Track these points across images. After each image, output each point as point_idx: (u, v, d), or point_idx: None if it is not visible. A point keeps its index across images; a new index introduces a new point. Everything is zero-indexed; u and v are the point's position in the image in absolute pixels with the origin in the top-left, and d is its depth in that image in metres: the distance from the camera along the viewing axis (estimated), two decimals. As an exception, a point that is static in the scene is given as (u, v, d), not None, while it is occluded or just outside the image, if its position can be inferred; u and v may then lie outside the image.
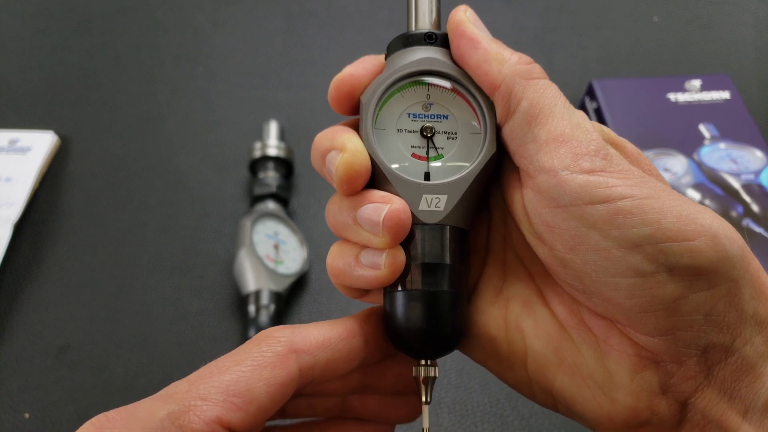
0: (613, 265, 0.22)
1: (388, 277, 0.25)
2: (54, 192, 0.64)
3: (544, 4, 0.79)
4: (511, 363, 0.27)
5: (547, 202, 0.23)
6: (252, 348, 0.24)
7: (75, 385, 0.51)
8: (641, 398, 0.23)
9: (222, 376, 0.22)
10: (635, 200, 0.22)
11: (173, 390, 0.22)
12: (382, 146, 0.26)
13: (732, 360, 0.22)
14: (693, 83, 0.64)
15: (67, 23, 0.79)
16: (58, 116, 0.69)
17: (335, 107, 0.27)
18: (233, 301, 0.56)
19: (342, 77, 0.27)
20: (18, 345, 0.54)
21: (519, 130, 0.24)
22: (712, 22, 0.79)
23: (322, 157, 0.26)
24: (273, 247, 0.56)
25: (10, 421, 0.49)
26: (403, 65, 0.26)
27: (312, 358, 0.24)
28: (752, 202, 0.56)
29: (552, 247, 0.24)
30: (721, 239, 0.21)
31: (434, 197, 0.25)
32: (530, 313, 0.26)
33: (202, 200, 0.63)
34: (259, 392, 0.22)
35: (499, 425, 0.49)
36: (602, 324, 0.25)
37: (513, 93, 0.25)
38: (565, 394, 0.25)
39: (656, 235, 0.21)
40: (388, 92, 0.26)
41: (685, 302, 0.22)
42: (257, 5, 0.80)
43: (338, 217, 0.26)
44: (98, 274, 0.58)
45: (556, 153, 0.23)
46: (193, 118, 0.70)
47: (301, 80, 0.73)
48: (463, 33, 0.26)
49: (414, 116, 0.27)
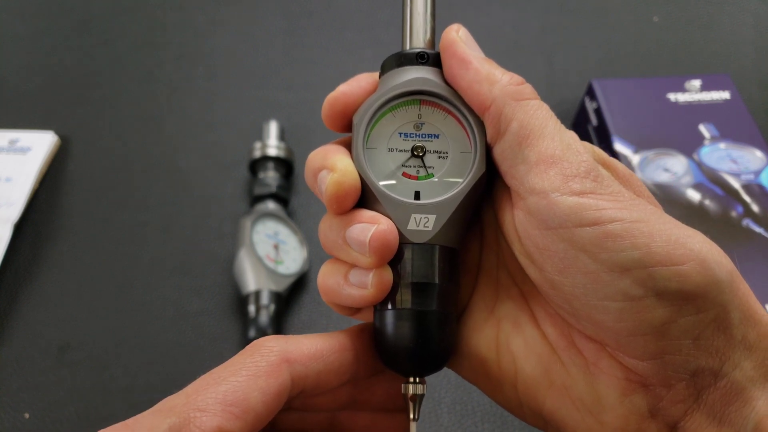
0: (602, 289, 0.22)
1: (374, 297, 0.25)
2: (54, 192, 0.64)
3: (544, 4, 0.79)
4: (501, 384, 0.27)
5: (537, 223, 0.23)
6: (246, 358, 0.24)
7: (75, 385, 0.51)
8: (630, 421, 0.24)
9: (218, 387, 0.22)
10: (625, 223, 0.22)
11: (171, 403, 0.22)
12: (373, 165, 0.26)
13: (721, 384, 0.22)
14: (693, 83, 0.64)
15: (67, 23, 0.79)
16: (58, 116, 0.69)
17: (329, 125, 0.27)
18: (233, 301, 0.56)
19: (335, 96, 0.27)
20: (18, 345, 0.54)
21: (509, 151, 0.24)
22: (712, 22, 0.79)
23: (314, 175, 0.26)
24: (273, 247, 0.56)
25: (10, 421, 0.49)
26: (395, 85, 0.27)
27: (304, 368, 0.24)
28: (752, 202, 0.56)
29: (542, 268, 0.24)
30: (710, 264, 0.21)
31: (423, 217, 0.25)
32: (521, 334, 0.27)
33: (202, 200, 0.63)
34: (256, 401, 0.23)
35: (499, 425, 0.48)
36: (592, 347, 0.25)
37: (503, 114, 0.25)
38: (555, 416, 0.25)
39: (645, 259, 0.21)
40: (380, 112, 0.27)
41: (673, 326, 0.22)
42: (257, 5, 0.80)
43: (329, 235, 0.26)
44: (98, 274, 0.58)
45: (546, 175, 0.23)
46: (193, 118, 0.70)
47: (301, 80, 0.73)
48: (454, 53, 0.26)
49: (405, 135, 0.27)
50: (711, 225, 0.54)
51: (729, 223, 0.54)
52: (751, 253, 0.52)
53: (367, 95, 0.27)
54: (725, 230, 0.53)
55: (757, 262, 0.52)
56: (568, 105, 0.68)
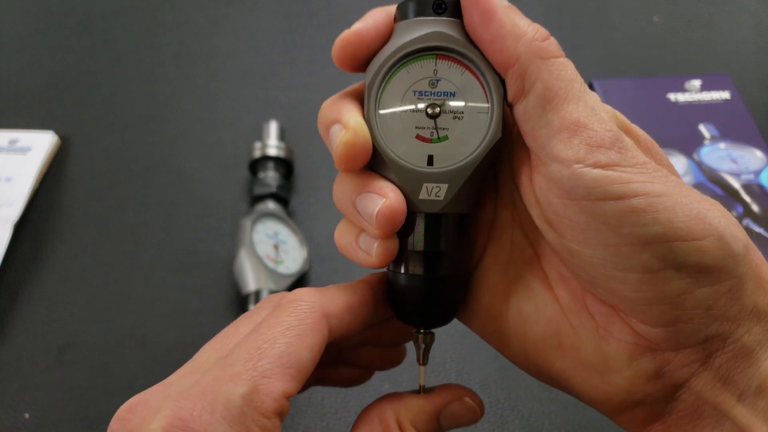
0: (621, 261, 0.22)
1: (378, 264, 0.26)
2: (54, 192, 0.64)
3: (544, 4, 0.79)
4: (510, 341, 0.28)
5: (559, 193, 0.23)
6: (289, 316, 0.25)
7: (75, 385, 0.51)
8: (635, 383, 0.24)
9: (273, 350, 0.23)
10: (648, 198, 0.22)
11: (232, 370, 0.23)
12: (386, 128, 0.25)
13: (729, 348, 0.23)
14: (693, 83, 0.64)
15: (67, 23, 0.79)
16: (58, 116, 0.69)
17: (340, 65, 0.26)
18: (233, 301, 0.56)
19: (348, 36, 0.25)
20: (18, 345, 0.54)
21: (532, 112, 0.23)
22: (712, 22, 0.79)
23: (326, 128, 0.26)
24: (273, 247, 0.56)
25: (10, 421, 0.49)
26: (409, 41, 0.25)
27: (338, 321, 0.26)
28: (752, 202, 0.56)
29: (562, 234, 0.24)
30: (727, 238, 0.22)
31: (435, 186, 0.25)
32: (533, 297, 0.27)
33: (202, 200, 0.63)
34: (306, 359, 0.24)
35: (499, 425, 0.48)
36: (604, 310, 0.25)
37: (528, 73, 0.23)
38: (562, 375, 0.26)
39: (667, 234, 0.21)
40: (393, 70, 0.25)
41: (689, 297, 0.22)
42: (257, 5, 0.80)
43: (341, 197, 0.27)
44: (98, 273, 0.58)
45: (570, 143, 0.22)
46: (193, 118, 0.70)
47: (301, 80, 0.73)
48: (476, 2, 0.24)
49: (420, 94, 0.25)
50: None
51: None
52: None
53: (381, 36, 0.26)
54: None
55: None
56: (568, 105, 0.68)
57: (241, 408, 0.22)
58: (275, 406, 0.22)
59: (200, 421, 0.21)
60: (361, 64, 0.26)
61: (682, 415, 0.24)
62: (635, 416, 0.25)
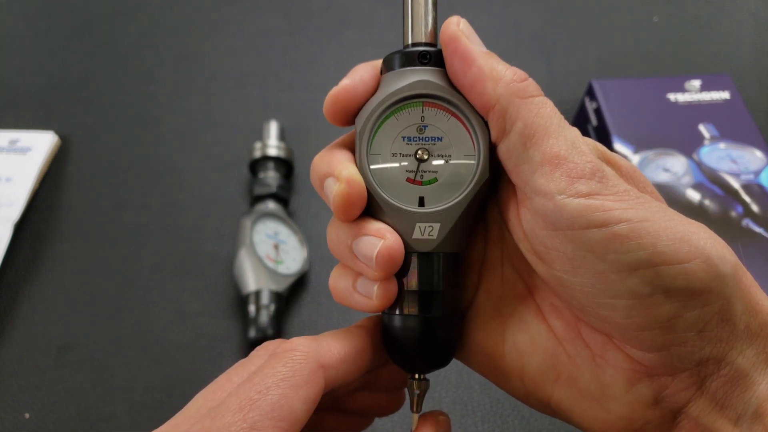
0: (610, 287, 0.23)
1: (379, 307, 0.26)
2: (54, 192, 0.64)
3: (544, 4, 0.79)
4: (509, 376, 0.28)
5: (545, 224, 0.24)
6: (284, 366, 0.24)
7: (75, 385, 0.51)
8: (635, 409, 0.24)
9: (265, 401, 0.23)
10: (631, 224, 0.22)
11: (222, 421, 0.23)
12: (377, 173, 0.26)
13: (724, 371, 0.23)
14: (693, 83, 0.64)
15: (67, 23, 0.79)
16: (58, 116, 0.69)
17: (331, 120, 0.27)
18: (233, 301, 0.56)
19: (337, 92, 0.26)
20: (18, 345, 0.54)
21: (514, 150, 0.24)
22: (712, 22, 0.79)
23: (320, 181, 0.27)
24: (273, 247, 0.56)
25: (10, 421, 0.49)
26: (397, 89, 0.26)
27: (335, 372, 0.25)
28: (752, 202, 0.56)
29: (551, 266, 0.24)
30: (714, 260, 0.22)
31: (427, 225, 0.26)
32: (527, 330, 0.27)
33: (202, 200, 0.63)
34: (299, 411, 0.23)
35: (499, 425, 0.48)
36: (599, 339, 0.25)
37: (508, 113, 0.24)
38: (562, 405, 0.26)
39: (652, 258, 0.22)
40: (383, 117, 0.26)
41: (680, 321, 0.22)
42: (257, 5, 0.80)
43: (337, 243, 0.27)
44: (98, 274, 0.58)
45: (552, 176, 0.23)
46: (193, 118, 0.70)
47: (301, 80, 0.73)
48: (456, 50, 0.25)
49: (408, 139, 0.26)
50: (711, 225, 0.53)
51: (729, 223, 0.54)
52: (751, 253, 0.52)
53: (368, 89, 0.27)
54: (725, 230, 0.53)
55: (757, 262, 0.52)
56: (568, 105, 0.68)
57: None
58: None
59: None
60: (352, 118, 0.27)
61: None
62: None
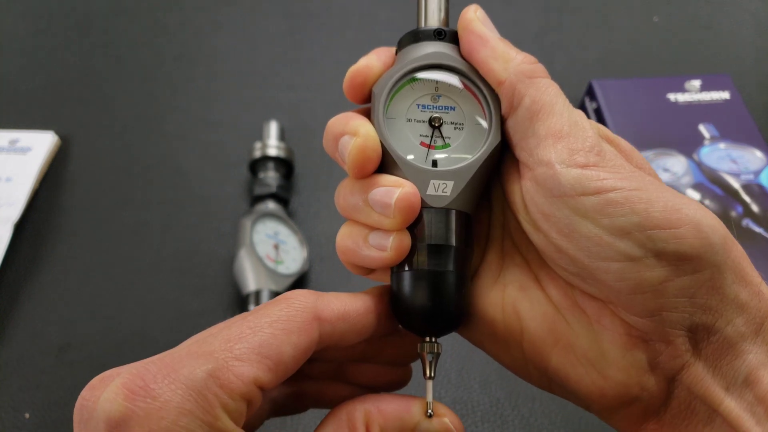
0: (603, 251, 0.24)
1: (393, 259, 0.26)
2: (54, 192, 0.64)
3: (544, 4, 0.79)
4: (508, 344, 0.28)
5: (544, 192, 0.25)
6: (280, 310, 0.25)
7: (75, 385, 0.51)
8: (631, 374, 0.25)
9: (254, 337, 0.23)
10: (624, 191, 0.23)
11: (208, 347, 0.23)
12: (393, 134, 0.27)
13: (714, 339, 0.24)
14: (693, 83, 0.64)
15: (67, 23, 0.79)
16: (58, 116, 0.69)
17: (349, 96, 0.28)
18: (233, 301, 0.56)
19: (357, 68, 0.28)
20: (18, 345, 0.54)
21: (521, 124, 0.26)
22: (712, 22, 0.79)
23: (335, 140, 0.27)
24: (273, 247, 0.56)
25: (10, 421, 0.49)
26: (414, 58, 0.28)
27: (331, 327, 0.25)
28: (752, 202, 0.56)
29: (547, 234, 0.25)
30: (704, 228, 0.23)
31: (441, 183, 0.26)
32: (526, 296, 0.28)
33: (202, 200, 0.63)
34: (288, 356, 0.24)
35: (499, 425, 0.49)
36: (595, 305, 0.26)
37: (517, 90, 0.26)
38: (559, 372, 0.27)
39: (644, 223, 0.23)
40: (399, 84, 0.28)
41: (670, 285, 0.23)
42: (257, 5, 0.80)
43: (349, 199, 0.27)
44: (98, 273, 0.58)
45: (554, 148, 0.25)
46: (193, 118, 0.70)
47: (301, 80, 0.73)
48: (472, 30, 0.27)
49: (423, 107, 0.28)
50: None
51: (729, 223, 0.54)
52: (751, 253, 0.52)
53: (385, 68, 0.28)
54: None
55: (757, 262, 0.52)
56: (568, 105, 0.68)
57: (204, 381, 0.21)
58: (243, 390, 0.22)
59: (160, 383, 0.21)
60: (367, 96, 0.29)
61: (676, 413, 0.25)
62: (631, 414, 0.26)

==

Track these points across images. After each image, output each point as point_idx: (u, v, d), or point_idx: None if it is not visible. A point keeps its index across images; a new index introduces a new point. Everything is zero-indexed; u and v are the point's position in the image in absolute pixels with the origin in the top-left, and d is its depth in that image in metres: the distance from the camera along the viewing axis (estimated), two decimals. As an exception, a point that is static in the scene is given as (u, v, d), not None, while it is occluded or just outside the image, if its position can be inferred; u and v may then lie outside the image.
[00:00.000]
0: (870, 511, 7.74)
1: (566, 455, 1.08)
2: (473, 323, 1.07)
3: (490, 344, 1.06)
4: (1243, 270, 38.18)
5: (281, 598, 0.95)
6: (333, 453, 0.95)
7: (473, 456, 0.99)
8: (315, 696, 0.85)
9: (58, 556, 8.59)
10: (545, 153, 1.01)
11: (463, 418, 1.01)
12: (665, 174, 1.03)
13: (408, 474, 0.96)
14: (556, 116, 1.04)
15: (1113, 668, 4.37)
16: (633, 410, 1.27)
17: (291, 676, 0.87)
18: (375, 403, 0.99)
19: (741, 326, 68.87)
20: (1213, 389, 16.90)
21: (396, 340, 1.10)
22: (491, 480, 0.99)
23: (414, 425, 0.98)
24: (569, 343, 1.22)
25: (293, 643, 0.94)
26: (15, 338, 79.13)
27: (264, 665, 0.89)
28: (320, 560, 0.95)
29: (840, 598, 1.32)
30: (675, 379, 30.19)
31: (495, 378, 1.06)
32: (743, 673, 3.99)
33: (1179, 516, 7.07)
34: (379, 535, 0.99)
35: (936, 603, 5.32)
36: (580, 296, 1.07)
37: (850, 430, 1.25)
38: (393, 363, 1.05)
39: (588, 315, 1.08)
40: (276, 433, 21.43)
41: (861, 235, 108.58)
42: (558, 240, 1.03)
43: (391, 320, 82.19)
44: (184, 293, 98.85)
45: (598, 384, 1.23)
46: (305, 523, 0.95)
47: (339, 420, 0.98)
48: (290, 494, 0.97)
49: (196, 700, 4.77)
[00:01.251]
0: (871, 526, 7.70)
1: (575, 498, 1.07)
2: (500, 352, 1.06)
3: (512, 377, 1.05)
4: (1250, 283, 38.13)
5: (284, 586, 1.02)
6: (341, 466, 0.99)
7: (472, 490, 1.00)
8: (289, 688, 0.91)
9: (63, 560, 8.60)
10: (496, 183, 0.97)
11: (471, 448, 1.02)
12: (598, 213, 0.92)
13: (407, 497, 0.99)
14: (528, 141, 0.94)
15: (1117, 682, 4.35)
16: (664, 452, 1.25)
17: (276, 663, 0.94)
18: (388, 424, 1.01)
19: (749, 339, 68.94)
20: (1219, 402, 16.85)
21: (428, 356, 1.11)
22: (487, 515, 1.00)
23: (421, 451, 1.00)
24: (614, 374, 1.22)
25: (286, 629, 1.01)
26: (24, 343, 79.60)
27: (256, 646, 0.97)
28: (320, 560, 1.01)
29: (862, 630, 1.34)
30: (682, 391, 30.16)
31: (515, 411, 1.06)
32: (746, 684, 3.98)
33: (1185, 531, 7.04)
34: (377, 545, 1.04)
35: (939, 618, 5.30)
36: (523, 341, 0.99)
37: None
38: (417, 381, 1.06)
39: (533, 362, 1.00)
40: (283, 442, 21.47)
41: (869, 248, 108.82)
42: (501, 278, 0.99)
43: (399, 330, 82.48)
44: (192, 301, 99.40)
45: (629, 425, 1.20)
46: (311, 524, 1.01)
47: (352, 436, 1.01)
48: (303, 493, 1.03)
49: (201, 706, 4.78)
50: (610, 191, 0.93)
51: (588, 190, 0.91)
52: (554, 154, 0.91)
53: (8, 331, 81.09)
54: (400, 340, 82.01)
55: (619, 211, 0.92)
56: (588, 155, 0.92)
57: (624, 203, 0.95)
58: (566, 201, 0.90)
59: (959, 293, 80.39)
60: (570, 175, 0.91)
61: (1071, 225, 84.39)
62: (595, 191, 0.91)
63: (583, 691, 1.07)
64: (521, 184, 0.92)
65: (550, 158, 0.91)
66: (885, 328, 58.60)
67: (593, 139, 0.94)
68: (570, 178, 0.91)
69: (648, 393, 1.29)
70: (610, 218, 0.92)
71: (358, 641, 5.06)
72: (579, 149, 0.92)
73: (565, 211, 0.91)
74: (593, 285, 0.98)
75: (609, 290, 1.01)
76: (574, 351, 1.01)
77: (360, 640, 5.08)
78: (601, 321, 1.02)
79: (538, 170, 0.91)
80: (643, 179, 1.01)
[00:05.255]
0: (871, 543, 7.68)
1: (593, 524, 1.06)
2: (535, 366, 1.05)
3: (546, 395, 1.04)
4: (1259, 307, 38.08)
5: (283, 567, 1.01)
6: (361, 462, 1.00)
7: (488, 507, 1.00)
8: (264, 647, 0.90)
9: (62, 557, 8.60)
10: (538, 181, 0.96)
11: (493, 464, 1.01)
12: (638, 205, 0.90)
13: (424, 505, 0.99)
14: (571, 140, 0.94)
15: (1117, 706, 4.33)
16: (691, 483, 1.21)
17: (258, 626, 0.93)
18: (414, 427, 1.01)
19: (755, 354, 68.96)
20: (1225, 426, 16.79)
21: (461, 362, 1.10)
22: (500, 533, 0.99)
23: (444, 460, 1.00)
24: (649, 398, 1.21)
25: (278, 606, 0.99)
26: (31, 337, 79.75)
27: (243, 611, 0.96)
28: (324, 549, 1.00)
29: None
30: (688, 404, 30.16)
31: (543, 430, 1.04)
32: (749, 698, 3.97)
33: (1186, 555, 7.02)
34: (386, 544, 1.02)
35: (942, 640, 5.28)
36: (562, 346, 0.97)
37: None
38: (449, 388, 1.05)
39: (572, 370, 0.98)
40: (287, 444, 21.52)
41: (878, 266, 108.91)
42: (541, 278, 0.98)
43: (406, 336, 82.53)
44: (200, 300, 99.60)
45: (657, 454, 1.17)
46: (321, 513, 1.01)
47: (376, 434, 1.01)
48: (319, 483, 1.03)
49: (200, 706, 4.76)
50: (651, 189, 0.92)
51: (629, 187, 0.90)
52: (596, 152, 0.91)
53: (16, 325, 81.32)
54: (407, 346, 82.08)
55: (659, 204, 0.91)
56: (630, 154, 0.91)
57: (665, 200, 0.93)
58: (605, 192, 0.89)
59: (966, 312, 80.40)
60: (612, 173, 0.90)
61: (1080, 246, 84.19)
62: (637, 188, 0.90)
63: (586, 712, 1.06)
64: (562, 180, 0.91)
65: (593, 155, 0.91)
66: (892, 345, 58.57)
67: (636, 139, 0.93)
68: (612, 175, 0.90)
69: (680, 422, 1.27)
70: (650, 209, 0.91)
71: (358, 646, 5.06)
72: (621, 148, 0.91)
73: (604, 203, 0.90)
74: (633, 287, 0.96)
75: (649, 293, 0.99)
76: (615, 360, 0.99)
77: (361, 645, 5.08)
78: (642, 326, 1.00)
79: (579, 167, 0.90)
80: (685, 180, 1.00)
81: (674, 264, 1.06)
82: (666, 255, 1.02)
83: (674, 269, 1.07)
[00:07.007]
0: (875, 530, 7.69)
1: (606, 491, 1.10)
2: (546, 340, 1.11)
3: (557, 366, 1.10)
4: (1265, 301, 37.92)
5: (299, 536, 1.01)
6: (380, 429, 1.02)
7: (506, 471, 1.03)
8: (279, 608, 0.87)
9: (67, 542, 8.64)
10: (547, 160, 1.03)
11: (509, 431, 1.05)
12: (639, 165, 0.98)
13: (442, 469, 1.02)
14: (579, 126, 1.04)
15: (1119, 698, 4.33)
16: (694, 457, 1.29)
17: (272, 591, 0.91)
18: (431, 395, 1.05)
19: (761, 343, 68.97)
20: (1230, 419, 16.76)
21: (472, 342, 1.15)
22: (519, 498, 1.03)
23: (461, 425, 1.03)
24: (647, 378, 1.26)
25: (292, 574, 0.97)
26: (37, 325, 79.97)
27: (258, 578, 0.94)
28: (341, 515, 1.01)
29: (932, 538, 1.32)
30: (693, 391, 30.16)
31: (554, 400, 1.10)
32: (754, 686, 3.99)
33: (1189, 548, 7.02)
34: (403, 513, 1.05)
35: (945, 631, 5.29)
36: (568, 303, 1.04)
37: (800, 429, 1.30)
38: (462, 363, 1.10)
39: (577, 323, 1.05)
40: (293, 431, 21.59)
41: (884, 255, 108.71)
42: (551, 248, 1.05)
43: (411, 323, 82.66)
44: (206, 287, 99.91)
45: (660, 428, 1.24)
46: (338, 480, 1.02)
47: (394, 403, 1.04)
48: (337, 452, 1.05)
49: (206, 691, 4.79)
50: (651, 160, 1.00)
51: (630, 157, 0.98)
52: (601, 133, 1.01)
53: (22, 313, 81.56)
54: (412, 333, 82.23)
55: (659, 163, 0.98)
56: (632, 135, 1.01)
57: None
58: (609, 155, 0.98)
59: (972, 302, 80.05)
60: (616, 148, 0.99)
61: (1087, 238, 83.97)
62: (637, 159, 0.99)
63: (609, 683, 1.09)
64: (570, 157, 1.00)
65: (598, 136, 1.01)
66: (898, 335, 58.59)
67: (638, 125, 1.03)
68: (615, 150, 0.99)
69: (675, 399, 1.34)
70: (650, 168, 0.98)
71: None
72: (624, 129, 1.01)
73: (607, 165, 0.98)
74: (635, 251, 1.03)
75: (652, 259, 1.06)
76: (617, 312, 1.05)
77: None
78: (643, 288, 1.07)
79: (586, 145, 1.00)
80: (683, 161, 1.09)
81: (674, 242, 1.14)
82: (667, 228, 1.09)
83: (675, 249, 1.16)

==

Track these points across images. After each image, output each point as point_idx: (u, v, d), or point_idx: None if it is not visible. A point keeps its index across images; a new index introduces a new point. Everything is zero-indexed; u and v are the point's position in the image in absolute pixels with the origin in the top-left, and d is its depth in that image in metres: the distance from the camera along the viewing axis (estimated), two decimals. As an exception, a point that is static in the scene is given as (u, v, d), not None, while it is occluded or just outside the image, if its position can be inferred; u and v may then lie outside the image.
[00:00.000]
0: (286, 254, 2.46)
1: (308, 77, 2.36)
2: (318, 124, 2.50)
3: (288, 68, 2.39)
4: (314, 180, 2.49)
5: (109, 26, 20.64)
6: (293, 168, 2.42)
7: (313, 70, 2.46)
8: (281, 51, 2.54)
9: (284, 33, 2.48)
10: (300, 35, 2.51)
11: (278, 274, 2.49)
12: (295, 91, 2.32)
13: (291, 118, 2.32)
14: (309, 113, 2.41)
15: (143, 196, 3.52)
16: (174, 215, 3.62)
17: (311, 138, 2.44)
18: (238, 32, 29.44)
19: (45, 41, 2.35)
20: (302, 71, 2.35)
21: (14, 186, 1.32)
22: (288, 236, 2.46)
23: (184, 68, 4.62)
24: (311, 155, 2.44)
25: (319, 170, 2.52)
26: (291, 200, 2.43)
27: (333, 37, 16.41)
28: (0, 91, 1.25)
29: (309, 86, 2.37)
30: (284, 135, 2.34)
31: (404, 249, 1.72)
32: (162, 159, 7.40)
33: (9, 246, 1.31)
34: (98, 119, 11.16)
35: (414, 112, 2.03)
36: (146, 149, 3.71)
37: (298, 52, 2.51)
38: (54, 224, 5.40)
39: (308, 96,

▶ Problem to work on:
Your reply is to repeat, unchanged, the lines above running from the one with "32: (743, 673, 3.99)" up to and including the one with "[00:01.251]".

▶ Response for this exercise:
32: (743, 673, 3.99)
33: (1179, 516, 7.07)
34: (379, 535, 0.99)
35: (936, 603, 5.32)
36: (580, 296, 1.07)
37: (850, 430, 1.25)
38: (393, 363, 1.05)
39: (588, 315, 1.08)
40: (276, 433, 21.43)
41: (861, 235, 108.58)
42: (558, 240, 1.03)
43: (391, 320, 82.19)
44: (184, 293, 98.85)
45: (598, 384, 1.23)
46: (305, 523, 0.95)
47: (339, 420, 0.98)
48: (290, 494, 0.97)
49: (196, 700, 4.77)
[00:01.251]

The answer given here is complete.